Prince, Walter Franklin (1863-1934)
Prince, Walter Franklin (1863-1934)
Prominent American psychical researcher, research officer of the American Society for Psychical Research (1920-25) and cofounder and research officer of the Boston Society for Psychical Research (1925-32). He was born in Detroit, Maine, April 22, 1863. After graduating from the Maine Wesleyan Seminary in 1881, he attended Yale University (B.A., 1896; Ph.D, 1899), and Drew Theological Seminary (B.D., 1896). He became the pastor of Methodist Episcopal congregations in Maine and Connecticut and then joined the Protestant Episcopal Church and served parishes in Brooklyn, Pittsburgh, and San Bernardino, California.
From church social work, he was led to study abnormal psychology and became the director of psychotherapeutics at St. Mark's Episcopal Church in New York City (1916-17). While there, he met and became the assistant to James Hervey Hyslop, who had reestablished the American Society for Psychical Research. In 1925 he became the Society's research officer, a post he held until the controversy over Mina Crandon ("Margery") flared in the mid-1920s. The controversy split the society. Prince believed Margery a fraud and resigned from his position with the Society over his differences with the board on how to handle the data that it had assembled.
Along with Elwood Worcester and Gardner Murphy, Prince led in the founding of the rival Boston Society for Psychical Research in 1925 and became its research officer. While operating out of Boston, he was responsible for a remarkable cure in the multiple personality case of Doris Fischer and conducted important investigations of the cases of "Patience Worth" and the Antigonish poltergeist. His excellent work led to his twice being elected president of the Society for Psychical Research, London, in 1930 and 1931. He died on August 7, 1934.
In eighteen years of research with the American Society for Psychical Research and the Society for Psychical Research, London, Prince investigated many different kinds of paranormal phenomena in hundreds of cases, but in spite of his doubts about certain phenomena, he eventually concluded that a case for the reality of telepathy and clairvoyance has been "absolutely and scientifically proved." In addition, he was inclined to belief in survival of personality after death and considered the evidence "very promising."
Sources:
Berger, Arthur S., and Joyce Berger. The Encyclopedia of Parapsychology and Psychical Research. New York: Paragon House, 1991.

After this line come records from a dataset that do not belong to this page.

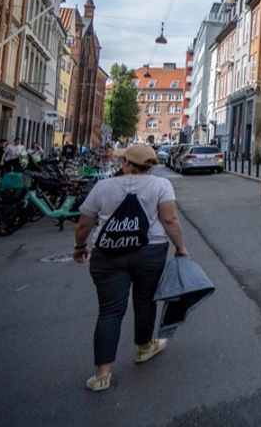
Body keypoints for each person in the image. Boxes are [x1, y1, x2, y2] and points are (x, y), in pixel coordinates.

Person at [72, 144, 189, 392]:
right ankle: (144, 347)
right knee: (145, 300)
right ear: (151, 165)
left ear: (125, 162)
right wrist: (180, 247)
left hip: (108, 255)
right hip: (150, 252)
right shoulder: (161, 185)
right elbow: (169, 219)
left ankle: (102, 373)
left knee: (110, 311)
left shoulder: (103, 187)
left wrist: (79, 246)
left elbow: (85, 223)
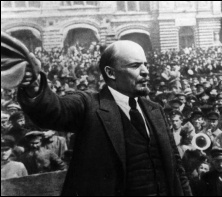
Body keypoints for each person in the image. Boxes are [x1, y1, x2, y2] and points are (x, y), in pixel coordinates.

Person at [17, 41, 191, 195]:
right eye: (135, 65)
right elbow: (55, 111)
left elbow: (177, 167)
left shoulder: (156, 110)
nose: (145, 71)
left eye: (145, 64)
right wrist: (34, 86)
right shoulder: (89, 105)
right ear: (111, 72)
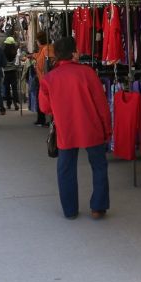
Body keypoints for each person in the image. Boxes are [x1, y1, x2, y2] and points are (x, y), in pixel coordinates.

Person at [39, 37, 111, 220]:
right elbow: (102, 105)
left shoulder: (49, 78)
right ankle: (98, 207)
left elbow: (45, 108)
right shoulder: (88, 73)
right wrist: (107, 128)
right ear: (73, 52)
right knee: (99, 166)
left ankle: (70, 210)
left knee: (66, 168)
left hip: (65, 129)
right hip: (91, 127)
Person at [33, 31, 55, 126]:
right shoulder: (44, 49)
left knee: (45, 99)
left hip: (45, 79)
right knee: (43, 99)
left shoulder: (47, 49)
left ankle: (45, 120)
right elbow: (40, 58)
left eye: (37, 40)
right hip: (42, 78)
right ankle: (42, 119)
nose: (36, 42)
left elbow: (48, 64)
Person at [2, 37, 20, 111]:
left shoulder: (3, 52)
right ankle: (15, 103)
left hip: (6, 72)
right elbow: (17, 63)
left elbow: (2, 63)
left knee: (7, 88)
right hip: (13, 71)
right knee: (14, 88)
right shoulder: (16, 52)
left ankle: (8, 104)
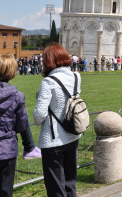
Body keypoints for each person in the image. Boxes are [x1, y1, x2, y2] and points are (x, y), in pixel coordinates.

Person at [33, 43, 81, 197]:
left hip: (53, 138)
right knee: (69, 181)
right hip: (72, 132)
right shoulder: (76, 76)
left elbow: (39, 115)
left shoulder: (49, 82)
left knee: (55, 185)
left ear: (49, 61)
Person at [0, 53, 41, 197]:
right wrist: (29, 145)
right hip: (5, 149)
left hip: (4, 147)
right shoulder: (17, 96)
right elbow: (22, 124)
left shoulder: (17, 96)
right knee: (4, 191)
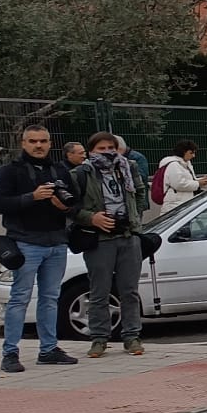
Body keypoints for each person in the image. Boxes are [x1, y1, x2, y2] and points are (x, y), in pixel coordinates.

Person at [0, 122, 79, 372]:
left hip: (57, 243)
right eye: (33, 141)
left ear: (50, 143)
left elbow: (74, 204)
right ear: (23, 143)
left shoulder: (59, 170)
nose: (38, 145)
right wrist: (32, 197)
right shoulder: (11, 171)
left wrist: (66, 208)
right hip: (26, 243)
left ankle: (48, 349)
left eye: (43, 141)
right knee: (19, 298)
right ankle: (10, 353)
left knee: (51, 298)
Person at [71, 132, 151, 356]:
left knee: (129, 291)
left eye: (110, 148)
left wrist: (134, 218)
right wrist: (92, 218)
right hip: (100, 239)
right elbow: (71, 208)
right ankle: (99, 338)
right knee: (99, 292)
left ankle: (132, 336)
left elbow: (140, 192)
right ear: (91, 151)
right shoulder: (81, 173)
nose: (107, 152)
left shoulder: (128, 167)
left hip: (128, 235)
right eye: (101, 148)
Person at [149, 140, 207, 220]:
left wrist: (201, 181)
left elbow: (188, 180)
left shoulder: (185, 163)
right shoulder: (173, 165)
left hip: (182, 202)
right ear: (183, 152)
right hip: (175, 203)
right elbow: (179, 184)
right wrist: (198, 183)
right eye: (191, 153)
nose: (193, 156)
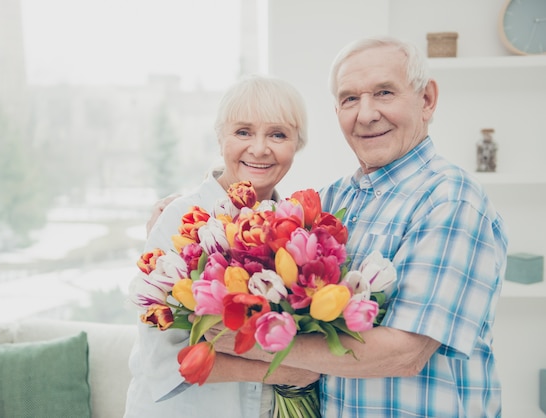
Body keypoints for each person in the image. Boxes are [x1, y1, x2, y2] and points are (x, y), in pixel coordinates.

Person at [210, 36, 508, 417]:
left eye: (384, 92)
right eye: (350, 98)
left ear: (427, 100)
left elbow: (405, 352)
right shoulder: (330, 200)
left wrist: (243, 339)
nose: (365, 114)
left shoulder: (450, 199)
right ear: (337, 110)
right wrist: (195, 204)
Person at [123, 74, 320, 418]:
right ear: (220, 138)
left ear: (297, 144)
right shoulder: (179, 220)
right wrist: (287, 370)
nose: (259, 148)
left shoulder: (299, 230)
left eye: (278, 134)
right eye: (243, 132)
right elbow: (162, 358)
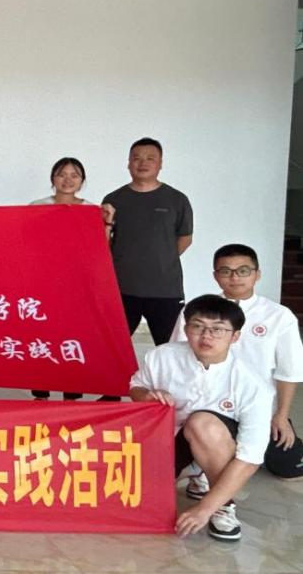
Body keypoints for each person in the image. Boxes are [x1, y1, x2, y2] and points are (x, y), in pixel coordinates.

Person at [130, 294, 272, 541]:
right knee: (134, 495)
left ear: (235, 336)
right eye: (198, 327)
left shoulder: (252, 383)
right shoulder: (162, 356)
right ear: (186, 329)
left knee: (202, 423)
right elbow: (135, 387)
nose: (206, 336)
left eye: (217, 330)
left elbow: (250, 457)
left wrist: (204, 509)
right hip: (169, 440)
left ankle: (223, 505)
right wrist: (147, 396)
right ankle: (195, 470)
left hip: (216, 440)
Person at [171, 244, 303, 499]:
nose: (235, 278)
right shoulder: (197, 312)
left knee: (289, 467)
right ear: (215, 275)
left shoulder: (278, 316)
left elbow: (289, 372)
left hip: (257, 406)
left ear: (257, 274)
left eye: (243, 271)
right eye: (226, 271)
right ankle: (206, 469)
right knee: (195, 441)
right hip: (206, 404)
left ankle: (209, 461)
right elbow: (178, 356)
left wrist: (281, 415)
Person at [101, 137, 193, 400]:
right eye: (137, 158)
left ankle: (175, 396)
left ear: (160, 163)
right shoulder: (114, 199)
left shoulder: (176, 199)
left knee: (171, 347)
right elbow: (104, 241)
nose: (143, 163)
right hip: (122, 287)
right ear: (128, 163)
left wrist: (160, 259)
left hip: (165, 289)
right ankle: (111, 394)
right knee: (113, 346)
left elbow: (185, 238)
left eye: (150, 158)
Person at [28, 157, 111, 400]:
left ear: (82, 181)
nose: (67, 180)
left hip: (78, 285)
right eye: (62, 174)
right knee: (43, 336)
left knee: (74, 337)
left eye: (74, 175)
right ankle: (41, 392)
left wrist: (106, 223)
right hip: (43, 281)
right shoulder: (36, 207)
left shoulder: (91, 210)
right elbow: (26, 242)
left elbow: (100, 249)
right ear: (53, 178)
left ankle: (71, 393)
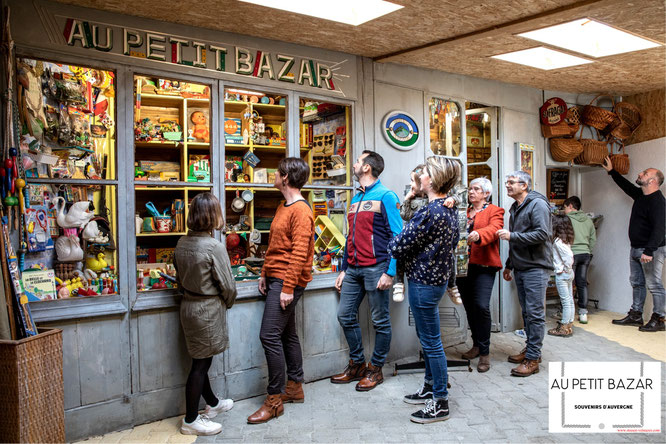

Pleasants, Helene, ed. Biographical Dictionary of Parapsychology. New York: Helix Press, 1964.
Prince, Walter Franklin. The Enchanted Boundary: A Survey to Negative Reactions to Claims of Psychical Phenomena. Boston: Boston Society for Psychic Research, 1930.
——. Leonard and Soule Experiments. Boston: Boston Society for Psychical Research, 1929.
——. Noted Witnesses for Psychic Occurrences. Boston: Boston Society for Psychical Research, 1928. Reprint, New Hyde Park, N.Y.: University Books, 1963.
——. The Psychic in the House. Boston: Boston Society for Psychical Research, 1926.
Prince, Walter Franklin, and Lydia W. Allison. The Case of Patience Worth. Boston: Boston Society for Psychical Research, 1927. Reprint, New Hyde Park, N.Y.: University Books, 1964.
Smith, Anson J. "Walter Franklin Prince." Tomorrow (Summer 1955).
Walter Franklin Prince: A Tribute to His Memory. Boston: Boston Society for Psychical Research, 1935."